Hintergrundlärm, der die Belugas daran hindern könnte, einander zu „verstehen“. Die Studie zeigt, dass der Lärm von vorbeifahrenden Schiffen in 10 Meilen Entfernung die Rufe der Belugas teilweise überdeckt und sie vollständig übertönt, wenn sie näher kommen. Den Ergebnissen zufolge fahren etwa 480 Schiffe pro Jahr, d.h. 8 bis 10 pro Woche, was einer Lärmabschirmung von 29 bis 37 Stunden pro Woche entspricht. „All diese vom Menschen verursachten Geräusche deuten darauf hin, dass die Belugas wahrscheinlich die wesentliche Kommunikation untereinander überhören, wie z.B. die Alarmrufe vor Raubtieren oder den Ruf einer Mutter nach ihrem Jungen“, fügt Arial Brewer in der Mitteilung zur Studie hinzu.

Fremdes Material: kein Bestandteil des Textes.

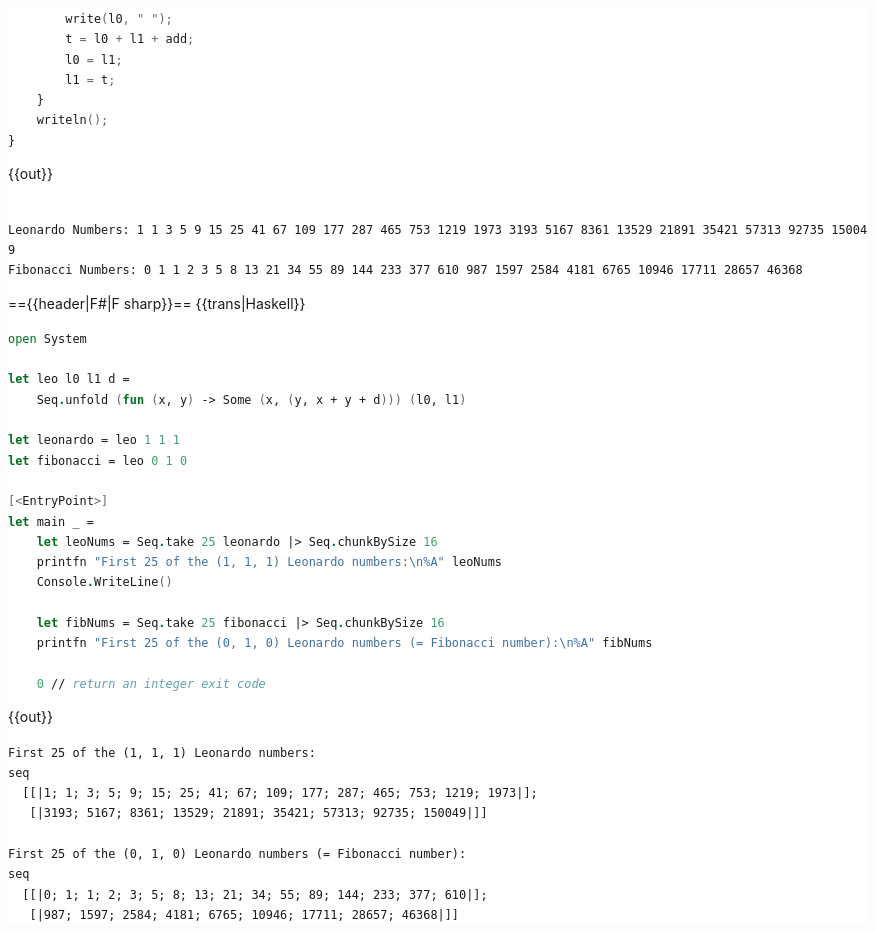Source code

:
 ```D
        write(l0, " ");
        t = l0 + l1 + add;
        l0 = l1;
        l1 = t;
    }
    writeln();
}

```

{{out}}
```txt

Leonardo Numbers: 1 1 3 5 9 15 25 41 67 109 177 287 465 753 1219 1973 3193 5167 8361 13529 21891 35421 57313 92735 150049
Fibonacci Numbers: 0 1 1 2 3 5 8 13 21 34 55 89 144 233 377 610 987 1597 2584 4181 6765 10946 17711 28657 46368

```


=={{header|F#|F sharp}}==
{{trans|Haskell}}

```fsharp
open System

let leo l0 l1 d =
    Seq.unfold (fun (x, y) -> Some (x, (y, x + y + d))) (l0, l1)

let leonardo = leo 1 1 1
let fibonacci = leo 0 1 0

[<EntryPoint>]
let main _ =
    let leoNums = Seq.take 25 leonardo |> Seq.chunkBySize 16
    printfn "First 25 of the (1, 1, 1) Leonardo numbers:\n%A" leoNums
    Console.WriteLine()

    let fibNums = Seq.take 25 fibonacci |> Seq.chunkBySize 16
    printfn "First 25 of the (0, 1, 0) Leonardo numbers (= Fibonacci number):\n%A" fibNums

    0 // return an integer exit code
```

{{out}}

```txt
First 25 of the (1, 1, 1) Leonardo numbers:
seq
  [[|1; 1; 3; 5; 9; 15; 25; 41; 67; 109; 177; 287; 465; 753; 1219; 1973|];
   [|3193; 5167; 8361; 13529; 21891; 35421; 57313; 92735; 150049|]]

First 25 of the (0, 1, 0) Leonardo numbers (= Fibonacci number):
seq
  [[|0; 1; 1; 2; 3; 5; 8; 13; 21; 34; 55; 89; 144; 233; 377; 610|];
   [|987; 1597; 2584; 4181; 6765; 10946; 17711; 28657; 46368|]]
```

In dieser trüben Region ist der Ton wichtig. An der Mündung des Susitna-Flusses und in der Trading-Bucht ist das Wasser aufgrund der starken Gletscherabflüsse trüb, sodass „es wie Milchschokolade aussieht“, beschreibt die Forscherin das Gebiet. Der Bedarf an akustischer Kommunikation scheint daher größer als normal zu sein. Die NOAA und die Forschenden verfolgen die dortigen Tiere schon seit 2008. Die Population umfasst 331 Individuen, die geografisch und genetisch von anderen Belugas isoliert sind. Diese kleine Population ist um 75 % zurückgegangen, obwohl ihre Jagd 1999 reguliert und 2005 verboten wurde, woraufhin sie 2008 im Endangered Species Act, einem US-Bundesgesetz aus dem Jahr 1973, als gefährdete Art eingestuft wurde. Wissenschaftler gehen davon aus, dass der Cook Inlet bei einem Aussterben der Population möglicherweise nicht wieder von Belugas besiedelt wird. Es existieren nur fünf Populationen in Alaska von insgesamt 21 Populationen in der Arktis.

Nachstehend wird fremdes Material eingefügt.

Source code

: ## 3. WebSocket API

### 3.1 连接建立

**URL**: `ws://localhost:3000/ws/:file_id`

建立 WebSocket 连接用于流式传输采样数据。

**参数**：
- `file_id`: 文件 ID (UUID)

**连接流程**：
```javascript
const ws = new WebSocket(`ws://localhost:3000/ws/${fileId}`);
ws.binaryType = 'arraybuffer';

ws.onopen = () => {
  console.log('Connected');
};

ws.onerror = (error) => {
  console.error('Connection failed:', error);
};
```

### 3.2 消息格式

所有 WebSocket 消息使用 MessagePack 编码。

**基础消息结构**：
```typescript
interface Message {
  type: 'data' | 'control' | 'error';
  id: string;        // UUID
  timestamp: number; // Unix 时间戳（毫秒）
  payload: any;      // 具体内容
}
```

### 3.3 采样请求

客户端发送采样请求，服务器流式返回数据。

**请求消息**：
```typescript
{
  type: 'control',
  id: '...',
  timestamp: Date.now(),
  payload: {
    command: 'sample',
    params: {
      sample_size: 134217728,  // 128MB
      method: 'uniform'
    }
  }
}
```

„Der Mensch ist eine sehr visuelle Spezies. Es fällt uns schwer, den Lärm unter der Meeresoberfläche und die Auswirkungen auf Meeressäuger wie Belugas zu verstehen“, meint Arial Brewer. „Wir hoffen, dass unsere Ergebnisse zu weiteren Studien führen werden, um die Manager besser über diese Arten von durch Menschen verursachten Auswirkungen zu informieren.“
Ende Juli verabschiedete die Verwaltung unter Dave Bronson, Bürgermeister von Anchorage, wichtige Maßnahmen im Zusammenhang mit der geplanten Modernisierung des Hafens von Alaska. „Das vorgeschlagene geänderte Design des Ladekais ermöglicht die Aufnahme der aktuellen Flotte und bietet die nötige Flexibilität, um in Zukunft zusätzliche und größere Schiffe aufzunehmen“, heißt es in einem Memorandum, das der Anordnung von Bronsons Verwaltungsverfahren beigefügt ist.

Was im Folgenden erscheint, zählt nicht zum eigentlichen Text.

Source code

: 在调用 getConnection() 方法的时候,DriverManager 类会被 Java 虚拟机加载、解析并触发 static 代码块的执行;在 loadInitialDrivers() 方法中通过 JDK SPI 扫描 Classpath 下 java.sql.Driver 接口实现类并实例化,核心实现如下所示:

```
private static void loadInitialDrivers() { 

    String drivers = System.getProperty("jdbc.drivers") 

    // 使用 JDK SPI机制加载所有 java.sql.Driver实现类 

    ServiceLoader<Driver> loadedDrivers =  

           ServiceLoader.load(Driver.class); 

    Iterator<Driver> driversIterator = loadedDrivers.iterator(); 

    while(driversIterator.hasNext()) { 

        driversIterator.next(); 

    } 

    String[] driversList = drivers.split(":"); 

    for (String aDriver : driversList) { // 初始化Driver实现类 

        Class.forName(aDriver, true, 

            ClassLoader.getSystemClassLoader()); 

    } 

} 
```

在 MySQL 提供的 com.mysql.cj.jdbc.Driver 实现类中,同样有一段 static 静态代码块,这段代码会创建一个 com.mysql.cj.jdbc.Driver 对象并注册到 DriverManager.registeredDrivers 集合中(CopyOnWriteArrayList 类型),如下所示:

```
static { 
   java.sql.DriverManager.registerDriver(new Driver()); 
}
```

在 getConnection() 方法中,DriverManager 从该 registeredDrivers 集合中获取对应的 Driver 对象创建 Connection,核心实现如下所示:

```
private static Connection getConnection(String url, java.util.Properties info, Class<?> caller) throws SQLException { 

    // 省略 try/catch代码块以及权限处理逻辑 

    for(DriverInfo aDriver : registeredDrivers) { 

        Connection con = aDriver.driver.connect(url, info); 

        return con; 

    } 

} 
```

„Basierend auf den bereits hohen Hintergrundgeräuschen um das Gebiet des Hafens von Anchorage und der Fähigkeit der Belugas, die Übertönung zu kompensieren, kann man vernünftigerweise erwarten, dass sich die Belugas an die Installation der Pfähle gewöhnen [fondation sous-marine], so wie sie es auch mit dem Schiffsverkehr getan haben. Es wird erwartet, dass die Häufigkeit und Intensität von Verhaltensreaktionen, sofern sie vorhanden sind, abnehmen, wenn die Gewöhnung eintritt“, legen die NOAA-Experten in ihrem Vorbericht für die Hafenarbeiten fest. Diese Schlussfolgerungen könnten jedoch durch die Ergebnisse von Arial Brewer in Frage gestellt werden, einer Studie, die in Anchorage ebenfalls für Lärm sorgen könnte.